White House economic advisor Larry Kudlow says China's economy looks "terrible," and that investment there is "collapsing." But the data show a more complicated picture.
"I'm not a China expert, although I'm boning up as fast as I can, I would just say right now their economy looks terrible," Kudlow said Thursday in response to President Donald Trump's question at a Cabinet meeting about China's prospects.
Kudlow also said the latest data showed that "retail sales, business investment is collapsing." "There may be some manipulation" in the currency and "investors are moving out of China because they don't like the economy," he added.
Growth is slowing, and the latest economic reports did disappoint analyst expectations.
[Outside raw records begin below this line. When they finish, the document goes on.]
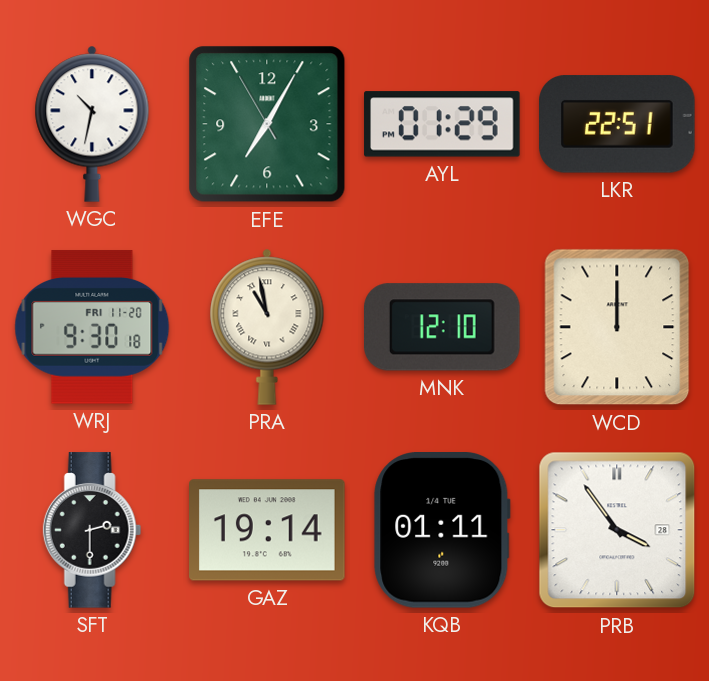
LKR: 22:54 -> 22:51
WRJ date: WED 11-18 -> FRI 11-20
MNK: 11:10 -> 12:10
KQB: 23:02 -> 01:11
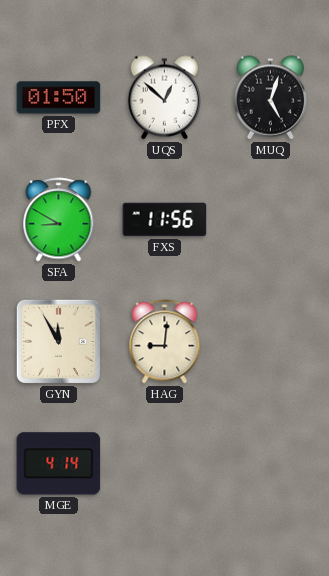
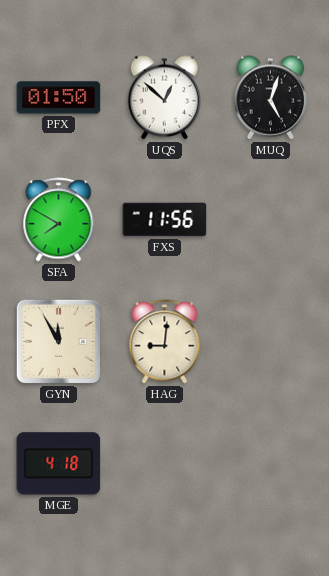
SFA: 8:50 -> 7:50
MGE: 4:14 -> 4:18
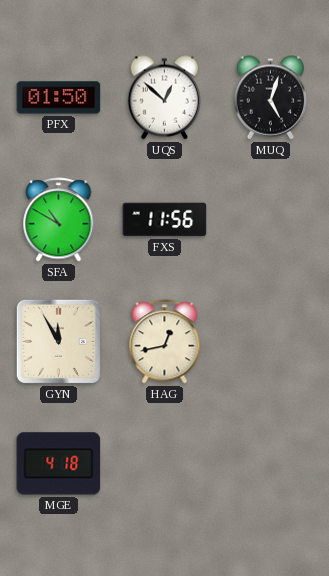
SFA: 7:50 -> 10:50
HAG: 9:01 -> 12:43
Worries about high debt levels persist. The Chinese yuan has fallen to its lowest level in more than a year against the U.S. dollar.
The Chinese stock market also paints a depressing picture for investors. The Shanghai exchange, which is known to be more volatile and less efficient than U.S. markets, is down 25 percent from a high it hit in late January.
Other numbers paint a less dire picture than Kudlow's comments suggest.
First, fixed asset investment did slow to 5.5 percent year-on-year growth in July, the lowest since 1999, according to Shanghai-based data company Wind Info. Retail sales growth of 8.8 percent in July from a year earlier missed expectations of 9.1 percent and fell from 9 percent in June, according to Reuters. But that is still better than the 6.4 percent year-on-year increase in U.S. retail sales reported for July.
Beijing is trying to transition China's economy to a consumption-driven one from one reliant on manufacturing. The economic growth rate is bound to decline in this process, since the labor productivity of the services industry is significantly lower than that of the manufacturing industry, according to Lu Zhang, a Beijing-based economist at investment research firm CEBM. The quality of China's growth is also improving, she noted.
Overall, China's gross domestic product is expected to grow 6.6 percent this year, slower than last year's 6.9 percent rate but still one of the fastest-growing economies in the world and far above the 3.9 percent global growth forecast, according to a July report from the International Monetary Fund. That compares with the IMF's outlook for a 2.9 percent increase in U.S. GDP this year, up from 2.3 percent last year.
Part of the weakness in the yuan is due to a slowing economy and easing domestic monetary policy. But at the same time, the U.S. dollar index has strengthened to its highest in more than a year amid Federal Reserve tightening.